Preparation of Improved p-n Junction NiO/TiO₂ Nanotubes for Solar-Energy-Driven Light Photocatalysis

2.1. Preparation of TNTs

All the chemical reagents were of analytical purity and were purchased from Sigma-Aldrich Chemical Co. Self-organized TNTs layers were fabricated on a Ti substrate (99.7%, Sigma-Aldrich) by electrochemical anodization in ethylene glycol (anhydrous, 99.8%) electrolyte containing 0.3 M ammonium fluoride (NH₄F, 98%) and 2 vol % water (H₂O) using graphite rod as the counter electrode with a potential of 50 V for 3 h. Ti substrates(20 mm × 30 mm × 0.25 mm) were ultrasonically cleaned with acetone and ethanol prior to anodization. The anodized samples were rinsed thoroughly with deionized water and then annealed at 450°C for 1 h. The annealed samples were sonicated in ethanol for 30 min to remove surface debris.

2.2. Preparation of NiO/TNTs

An incipient wet impregnation method was adopted for the preparation of NiO/TNTs. The procedure is as follows. TNTs samples were immersed overnight in Ni(NO₃)₂·6H₂O aqueous solution. The molar concentration of Ni(NO₃)₂·6H₂O aqueous solution varied in a range between 0.5 and 2.5 M. This resulted in different concentrations of NiO/TNTs, namely, NiO/TNTs (0.5 M), NiO/TNTs (1.5 M), and NiO/TNTs (2.5 M), respectively. Thus prepared samples were annealed at 450°C for 2 h with a heating rate of 10°C min⁻¹. The detailed experiment conditions are shown in Table 1.

2.3. Characterization of NiO/TNTs

The morphology and composition of the samples were observed using a field emission scanning electron microscope (FESEM, Auriga, Zeiss) equipped with an energy dispersive X-ray spectroscopy (EDS). The images were obtained at an accelerating voltage of 20 kV. A scanning transmission electron microscope (STEM, SU8000, Hitachi) was carried out at 30 kV to determine the crystal distribution of NiO/TNTs samples. High resolution transmission electron microscope (HRTEM, Tecnai 20, Philips) images were obtained at 200 kV. The crystalline phase was identified using an X-ray diffractometer (XRD, D8 Advance, Bruker). The target used in the diffractometer is copper (Cu Kα radiation, λ = 1.54 Å). The surface chemical composition of samples was analyzed by X-ray photoelectron spectroscopy (XPS, Axis Ultra DLD, Kratos) with Al Kα radiation source. The binding energies were normalized to the signal for adventitious carbon at 284.6 eV. Diffuse reflectance ultraviolet and visible spectra (UV-Vis DRS) were performed using UV-Vis-NIR spectrophotometer (Lambda 750, Perkin Elmer) with a wavelength range of 200–800 nm. Raman shift was recorded with a Raman spectroscopy (RamanMicro 200, Perkin Elmer), ranges in wavelengths from 100 to 700 cm⁻¹.
|---|
- **What you need to do**:
1. Repeat a part of the methods passage word for word. Begin at the words "All the chemical" and stop after "remove surface debris.".
2. List every instrument model named in the methods passage, with its manufacturer.

- **Provided data**:
|---|
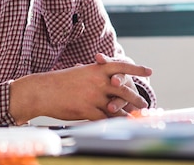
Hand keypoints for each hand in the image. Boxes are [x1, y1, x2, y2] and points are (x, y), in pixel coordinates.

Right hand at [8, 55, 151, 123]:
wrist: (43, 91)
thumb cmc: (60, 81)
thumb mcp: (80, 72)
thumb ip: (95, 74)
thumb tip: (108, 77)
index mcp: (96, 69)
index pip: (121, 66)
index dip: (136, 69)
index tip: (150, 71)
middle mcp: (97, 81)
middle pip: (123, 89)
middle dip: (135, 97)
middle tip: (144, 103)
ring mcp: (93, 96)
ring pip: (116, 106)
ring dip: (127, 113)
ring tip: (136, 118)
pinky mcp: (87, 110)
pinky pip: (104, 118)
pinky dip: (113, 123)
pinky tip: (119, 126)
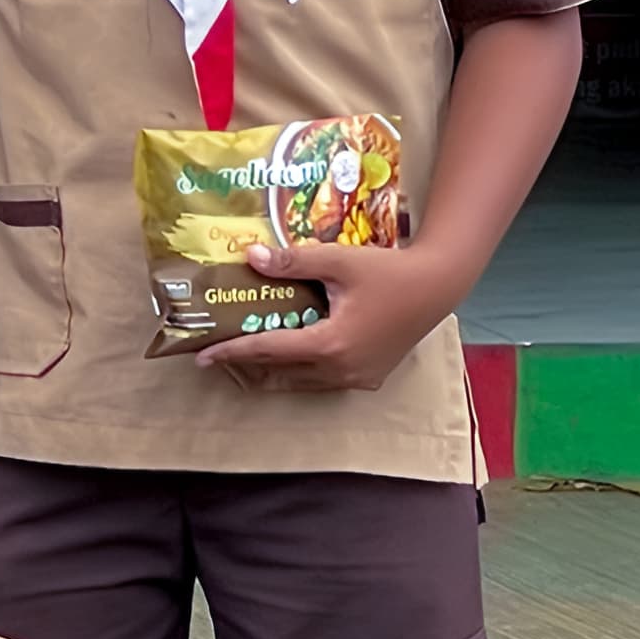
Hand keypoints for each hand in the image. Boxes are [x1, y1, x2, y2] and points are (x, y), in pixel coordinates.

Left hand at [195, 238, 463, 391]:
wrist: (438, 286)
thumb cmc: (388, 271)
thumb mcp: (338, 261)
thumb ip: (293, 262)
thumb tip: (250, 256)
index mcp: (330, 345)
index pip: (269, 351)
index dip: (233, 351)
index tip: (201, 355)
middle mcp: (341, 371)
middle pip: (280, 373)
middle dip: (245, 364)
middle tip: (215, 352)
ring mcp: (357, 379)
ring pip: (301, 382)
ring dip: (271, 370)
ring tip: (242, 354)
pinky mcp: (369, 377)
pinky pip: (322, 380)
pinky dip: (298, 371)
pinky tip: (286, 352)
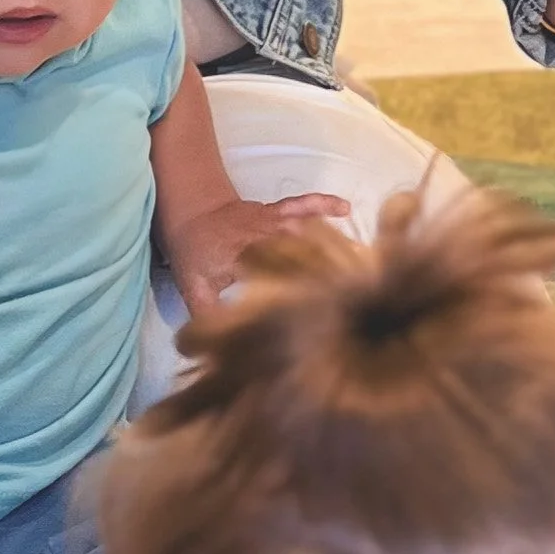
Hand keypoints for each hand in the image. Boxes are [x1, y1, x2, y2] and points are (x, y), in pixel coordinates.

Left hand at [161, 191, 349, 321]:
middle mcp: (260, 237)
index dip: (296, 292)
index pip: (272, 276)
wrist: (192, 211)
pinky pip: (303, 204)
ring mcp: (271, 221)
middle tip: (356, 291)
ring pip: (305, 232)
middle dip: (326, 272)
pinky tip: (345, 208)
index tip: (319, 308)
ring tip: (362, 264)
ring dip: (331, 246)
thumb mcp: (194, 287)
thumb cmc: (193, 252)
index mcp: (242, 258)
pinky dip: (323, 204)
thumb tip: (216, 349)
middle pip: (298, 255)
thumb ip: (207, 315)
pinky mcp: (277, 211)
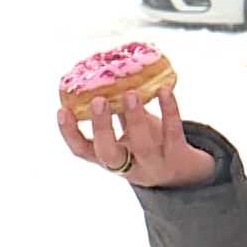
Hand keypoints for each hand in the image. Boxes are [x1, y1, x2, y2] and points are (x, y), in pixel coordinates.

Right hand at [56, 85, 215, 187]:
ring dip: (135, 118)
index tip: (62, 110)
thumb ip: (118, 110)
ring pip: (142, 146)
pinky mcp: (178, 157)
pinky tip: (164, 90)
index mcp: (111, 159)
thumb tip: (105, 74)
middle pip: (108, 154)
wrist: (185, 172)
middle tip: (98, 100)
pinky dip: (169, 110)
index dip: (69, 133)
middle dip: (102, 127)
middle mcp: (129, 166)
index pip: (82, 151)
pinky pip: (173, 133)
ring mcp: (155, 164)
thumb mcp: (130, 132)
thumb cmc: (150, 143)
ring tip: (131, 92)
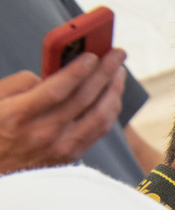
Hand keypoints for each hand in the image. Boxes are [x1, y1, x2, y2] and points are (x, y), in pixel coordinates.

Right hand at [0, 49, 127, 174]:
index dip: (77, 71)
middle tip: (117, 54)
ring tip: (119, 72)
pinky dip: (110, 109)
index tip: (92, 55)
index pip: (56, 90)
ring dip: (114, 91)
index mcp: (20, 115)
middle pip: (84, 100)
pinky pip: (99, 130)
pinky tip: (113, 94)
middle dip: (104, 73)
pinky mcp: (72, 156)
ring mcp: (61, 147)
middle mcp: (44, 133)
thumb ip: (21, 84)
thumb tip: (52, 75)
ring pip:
|---|
- **Results of the tasks**:
1.
All the chemical reagents were of analytical purity and were purchased from Sigma-Aldrich Chemical Co. Self-organized TNTs layers were fabricated on a Ti substrate (99.7%, Sigma-Aldrich) by electrochemical anodization in ethylene glycol (anhydrous, 99.8%) electrolyte containing 0.3 M ammonium fluoride (NH₄F, 98%) and 2 vol % water (H₂O) using graphite rod as the counter electrode with a potential of 50 V for 3 h. Ti substrates(20 mm × 30 mm × 0.25 mm) were ultrasonically cleaned with acetone and ethanol prior to anodization. The anodized samples were rinsed thoroughly with deionized water and then annealed at 450°C for 1 h. The annealed samples were sonicated in ethanol for 30 min to remove surface debris.

2.
- Auriga (Zeiss)
- SU8000 (Hitachi)
- Tecnai 20 (Philips)
- D8 Advance (Bruker)
- Axis Ultra DLD (Kratos)
- Lambda 750 (Perkin Elmer)
- RamanMicro 200 (Perkin Elmer)